Problem details
Reproduce the text of every row below word for word, leaving the pictures out of your answer.

Data to examine

^^^^^^^^^^^^^^^^

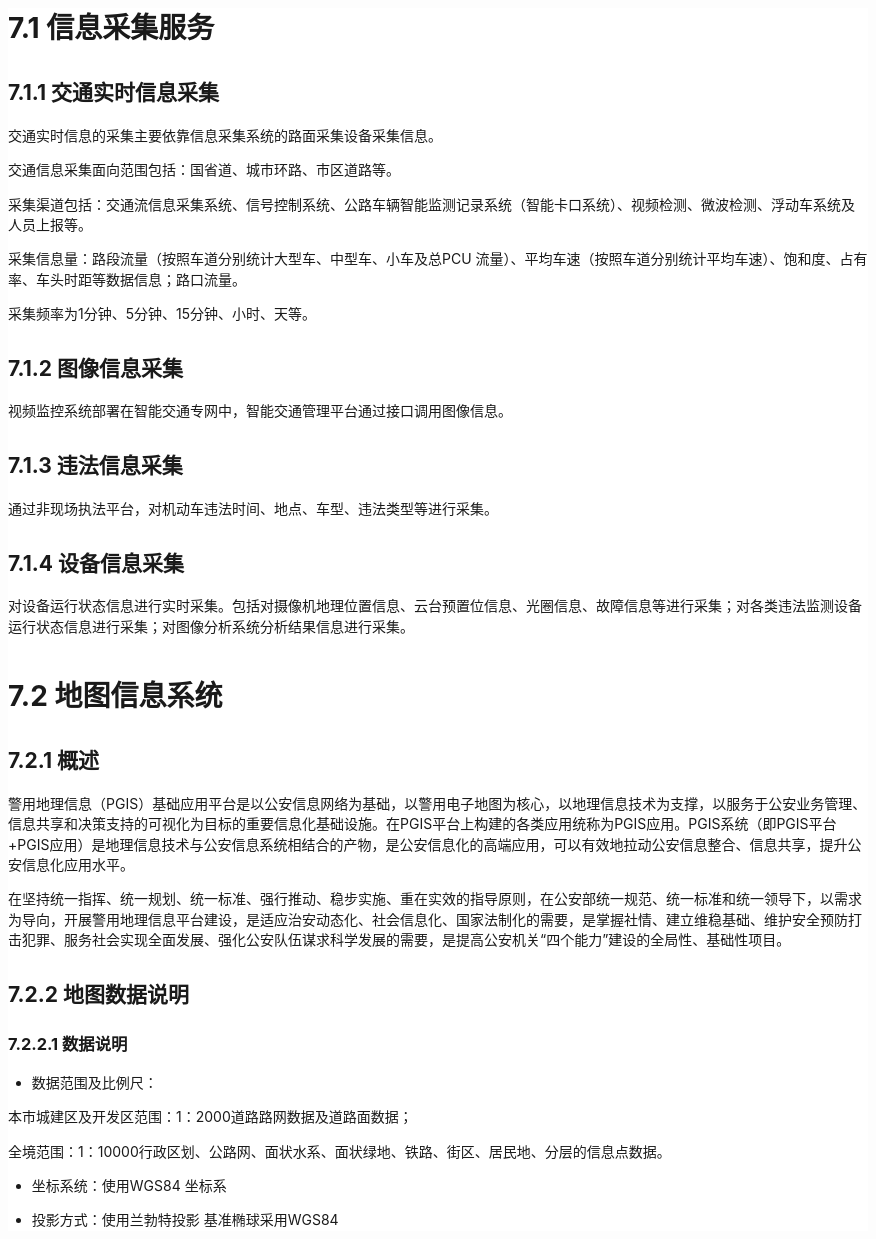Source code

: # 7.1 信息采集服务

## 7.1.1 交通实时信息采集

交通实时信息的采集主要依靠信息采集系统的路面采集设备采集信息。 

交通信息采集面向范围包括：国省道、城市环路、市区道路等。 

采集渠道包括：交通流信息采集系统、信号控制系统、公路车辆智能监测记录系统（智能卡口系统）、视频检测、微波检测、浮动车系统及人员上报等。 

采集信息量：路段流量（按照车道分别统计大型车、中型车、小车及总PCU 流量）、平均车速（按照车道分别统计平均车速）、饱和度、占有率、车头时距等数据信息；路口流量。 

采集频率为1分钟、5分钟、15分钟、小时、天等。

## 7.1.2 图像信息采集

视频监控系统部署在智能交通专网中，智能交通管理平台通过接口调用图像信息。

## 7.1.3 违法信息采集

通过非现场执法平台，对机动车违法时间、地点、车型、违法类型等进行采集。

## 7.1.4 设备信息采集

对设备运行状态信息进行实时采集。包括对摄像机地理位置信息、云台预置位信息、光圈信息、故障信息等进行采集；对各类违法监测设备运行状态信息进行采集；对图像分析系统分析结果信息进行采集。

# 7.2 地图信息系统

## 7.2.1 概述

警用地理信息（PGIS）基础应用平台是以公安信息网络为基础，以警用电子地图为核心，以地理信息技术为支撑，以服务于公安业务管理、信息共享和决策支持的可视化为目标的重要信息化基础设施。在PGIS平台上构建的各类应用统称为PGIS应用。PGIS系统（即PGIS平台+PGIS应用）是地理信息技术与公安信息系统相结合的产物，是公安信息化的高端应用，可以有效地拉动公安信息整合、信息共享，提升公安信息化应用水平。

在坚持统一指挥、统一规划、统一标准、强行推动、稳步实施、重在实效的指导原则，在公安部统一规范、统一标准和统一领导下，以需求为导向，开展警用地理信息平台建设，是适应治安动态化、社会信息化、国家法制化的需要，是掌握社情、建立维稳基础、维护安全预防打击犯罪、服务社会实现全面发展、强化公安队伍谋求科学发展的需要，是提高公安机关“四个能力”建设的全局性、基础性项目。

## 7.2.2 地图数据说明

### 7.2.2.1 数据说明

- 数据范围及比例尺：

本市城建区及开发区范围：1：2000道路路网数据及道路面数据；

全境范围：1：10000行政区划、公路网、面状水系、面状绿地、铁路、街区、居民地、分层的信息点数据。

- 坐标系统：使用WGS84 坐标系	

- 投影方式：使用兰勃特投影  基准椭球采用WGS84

^^^^^^^^^^^^^^^^

Written response
Source code

: # 7.1 信息采集服务

## 7.1.1 交通实时信息采集

交通实时信息的采集主要依靠信息采集系统的路面采集设备采集信息。 

交通信息采集面向范围包括：国省道、城市环路、市区道路等。 

采集渠道包括：交通流信息采集系统、信号控制系统、公路车辆智能监测记录系统（智能卡口系统）、视频检测、微波检测、浮动车系统及人员上报等。 

采集信息量：路段流量（按照车道分别统计大型车、中型车、小车及总PCU 流量）、平均车速（按照车道分别统计平均车速）、饱和度、占有率、车头时距等数据信息；路口流量。 

采集频率为1分钟、5分钟、15分钟、小时、天等。

## 7.1.2 图像信息采集

视频监控系统部署在智能交通专网中，智能交通管理平台通过接口调用图像信息。

## 7.1.3 违法信息采集

通过非现场执法平台，对机动车违法时间、地点、车型、违法类型等进行采集。

## 7.1.4 设备信息采集

对设备运行状态信息进行实时采集。包括对摄像机地理位置信息、云台预置位信息、光圈信息、故障信息等进行采集；对各类违法监测设备运行状态信息进行采集；对图像分析系统分析结果信息进行采集。

# 7.2 地图信息系统

## 7.2.1 概述

警用地理信息（PGIS）基础应用平台是以公安信息网络为基础，以警用电子地图为核心，以地理信息技术为支撑，以服务于公安业务管理、信息共享和决策支持的可视化为目标的重要信息化基础设施。在PGIS平台上构建的各类应用统称为PGIS应用。PGIS系统（即PGIS平台+PGIS应用）是地理信息技术与公安信息系统相结合的产物，是公安信息化的高端应用，可以有效地拉动公安信息整合、信息共享，提升公安信息化应用水平。

在坚持统一指挥、统一规划、统一标准、强行推动、稳步实施、重在实效的指导原则，在公安部统一规范、统一标准和统一领导下，以需求为导向，开展警用地理信息平台建设，是适应治安动态化、社会信息化、国家法制化的需要，是掌握社情、建立维稳基础、维护安全预防打击犯罪、服务社会实现全面发展、强化公安队伍谋求科学发展的需要，是提高公安机关“四个能力”建设的全局性、基础性项目。

## 7.2.2 地图数据说明

### 7.2.2.1 数据说明

- 数据范围及比例尺：

本市城建区及开发区范围：1：2000道路路网数据及道路面数据；

全境范围：1：10000行政区划、公路网、面状水系、面状绿地、铁路、街区、居民地、分层的信息点数据。

- 坐标系统：使用WGS84 坐标系	

- 投影方式：使用兰勃特投影  基准椭球采用WGS84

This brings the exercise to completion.